Di sektor bisnis, Suryo dikaitkan dengan pertambangan pasir ilegal di Yogyakarta dan isu kedekatan dengan aparat, termasuk pejabat tinggi kepolisian. Kesaksian persidangan menyebut Suryo sempat mendatangi tahanan dan meminta perubahan keterangan dalam BAP.
Pakar hukum pidana Universitas Trisakti, Abdul Fickar Hadjar, menegaskan kepada Monitorindonesia.com, Rabu (6/12/2024) “Harus diumumkan secara terbuka supaya tidak ada keraguan di masyarakat. Ketidakjelasan status hanya akan memperkuat persepsi adanya perlindungan terhadap pihak tertentu.”

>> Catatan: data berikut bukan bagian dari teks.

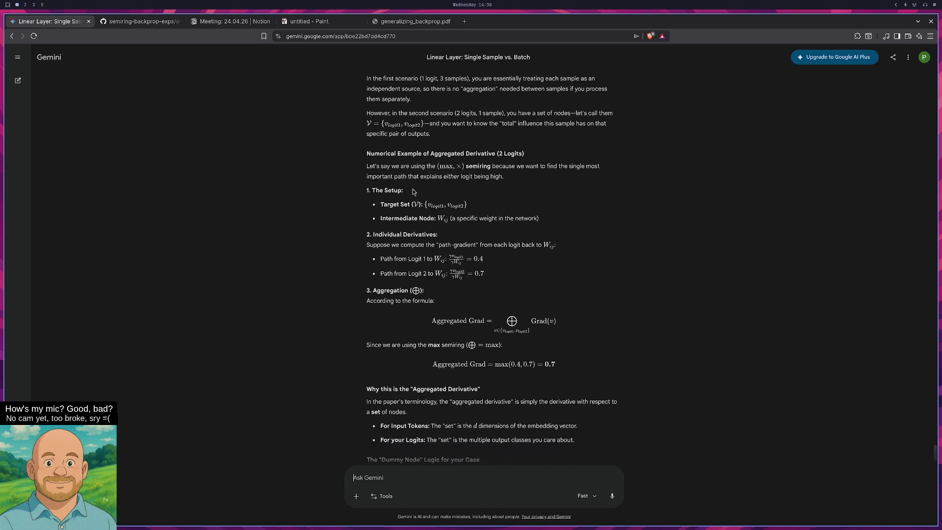
pyautogui.moveTo(409, 176); pyautogui.dragTo(472, 179)
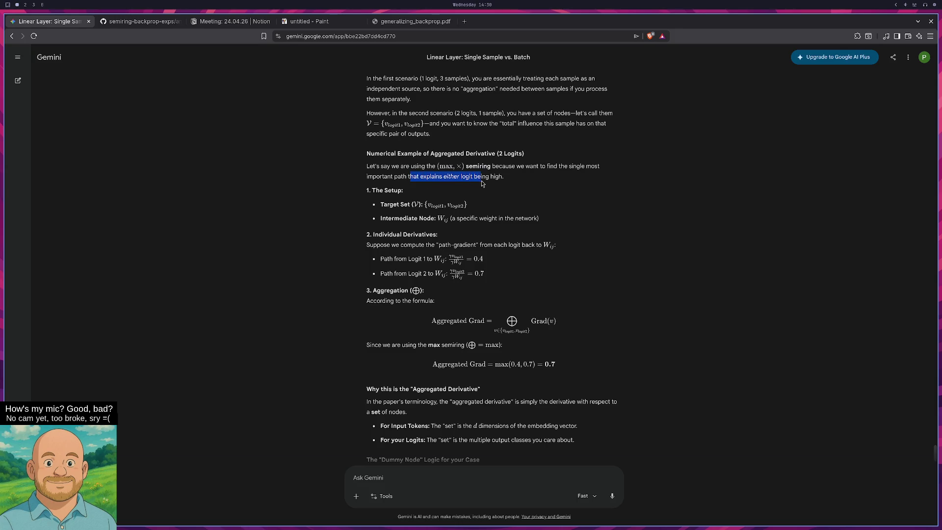
pyautogui.scroll(-2, 324, 220)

Sementara pimpinan KPK bersikukuh, setiap penetapan tersangka diumumkan melalui konferensi pers resmi. Ketua KPK sementara Nawawi Pomolango kala itu juga memilih irit bicara. “No comment,” ujarnya, Senin (27/11/2024).
Bayang-bayang Konflik Kepentingan
Mantan Ketua KPK Agus Rahardjo menyoroti kasus saling sandera antara Firli Bahuri dan Kapolda Metro Jaya Irjen Karyoto.
“Penetapan Firli Bahuri sebagai tersangka kasus pemerasan yang kandas dibalas penetapan tersangka Muhammad Suryo, menurut saya lebih kepada upaya saling sandera. Nanti kita lihat pembuktian-pembuktian itu. Mereka pasti tidak bisa menghindar dari proses peradilan,” kata Agus.
Kembalinya nama Suryo dalam kasus DJBC memperpanjang daftar kontroversi: dugaan suap proyek kereta api, aliran dana miliaran rupiah, hingga kedekatan dengan aparat. Kasus ini menjadi ujian besar bagi KPK: apakah mampu menuntaskan hingga ke akar atau kembali menggantung.
Kasus DJKA dan Mangkirnya Suryo
Komisi Pemberantasan Korupsi menyatakan hingga saat ini belum ada Sprindik M Suryo terkait kasus DJKA Kemenhub Namun, Wakil Ketua KPK Johanis Tanak sebelumnya menyatakan Suryo sudah tersangka, meski belum merinci kapan. Dalam sidang dugaan suap pejabat DJKA, Dion Renato Sugiarto mengaku Suryo pernah mendatangi tahanan tanpa pemberitahuan dan meminta perubahan keterangan BAP.
“Diminta menyampaikan tidak mengenal Suryo dan tidak pernah memberikan uang melalui Yudi (Wahyudi Kurniawan)," katanya.
Suryo juga dikaitkan dengan kasus pertambangan pasir ilegal di Magelang dan dugaan kedekatan lama dengan Irjen Karyoto, mantan pejabat KPK yang kini Kapolda Metro Jaya.
Hubungan ini disebut berlangsung sejak Karyoto belum bertugas di Gedung Merah Putih, bahkan menegur pejabat yang menentang aktivitas perusahaan Suryo.
Fakta lainnya, Suryo terkait kasus suap pemberian IMB mantan Wali Kota Yogyakarta Haryadi Suyuti. Isu kedekatan dengan aparat juga ramai dibahas di TikTok @Kebobrokankalian. “Silahkan PPATK dicek dan ditelusuri. Akankan kita diam melihat pejabat kotor itu ada di negeri kita ini,” ujar narator.
Karyoto yang kini menjabat sebagai Kabaharkam Polri tidak pernah mau menjawab Konfirmasi Monitorindonesia.com.